A Funny Thing Happened on the Way to the Poor House
Two-point-four trillion dollars:
Take a minute to visualize it. You can't, you know: it's simply too big a number. But take a minute to try.
Dazzled yet? You should be. Two-point-four trillion dollars: It's the largest hike of the debt ceiling in history, but, hey, that's no reason for the House not to celebrate and cheer. They passed the buck. President Obama, too, can breathe a sigh of release: he doesn't have to think about raising the "debt ceiling" again until 2013, after the next election. (Query: what does the word "ceiling" add to the word "debt"? Intrinsically, nothing; but by adding a neutral word to a negative you accomplish an important psychological feat: you soften, mellow, calm people who might otherwise concentrate exclusively on the nasty word "debt.")
As I've had occasion to observe before in this space, "Alfred E. Neuman is in the driver's seat". That philosopher furnished the perfect motto for our spendthrift masters in Washington: "What, me worry?"
Last week I wrote here about how "phony cuts" were matched by "real taxes." I should have added that the phony cuts, of which there are plenty in that "deal" the House just passed, are also matched by real increases in our country's indebtedness.
Why is John Boehner smiling?

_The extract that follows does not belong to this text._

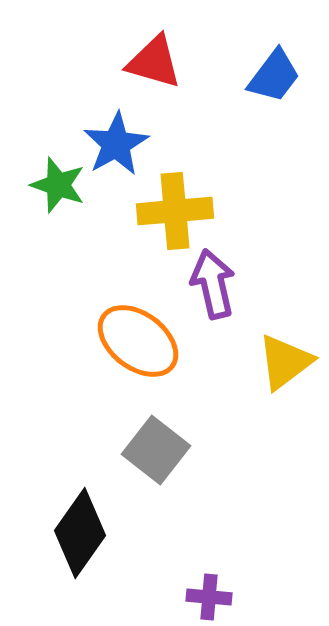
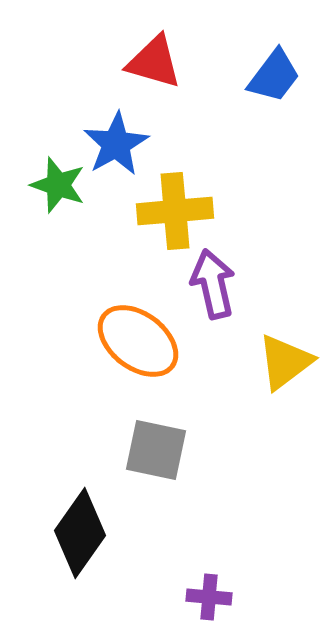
gray square: rotated 26 degrees counterclockwise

I know why Barack Obama is smiling: he just got a fat check: $2.4 trillion is a lot of stimulus to throw around to your union friends, anti-American despots, and government bureaucracies. You can do a lot of harm with $2.4 trillion.
You can also make it even harder for Americans ever to get out of the hole George W. Bush started but Barack Hussein Obama has been excavating with power machinery for two and a half years.
But John Boehner? He's a smart guy. He must know that he has just signed off on one of the biggest con-jobs of modern times.
Fourteen-point-three trillion dollars in federal debt, soon to be sixteen-point-seven.
And for what? Anyone who looks at the math knows that the United States had plenty of revenues to meet our debt obligations. This is not (not yet) a Greece-Portugal-Italy situation. If we did the responsible thing and refused to dig the debt hole deeper (forget the ceiling metaphor: it's a big, black hole we're talking about here), what would have happened? The people who got us into this fix would have had to reconsider some of the unaffordable programs they have foisted upon the taxpayer.
Sounds like a good idea to me.
But forget about it. Right on cue, the White House made its desire for more money sound like a national emergency. It was déjà-vu all over again. But what short memories we have!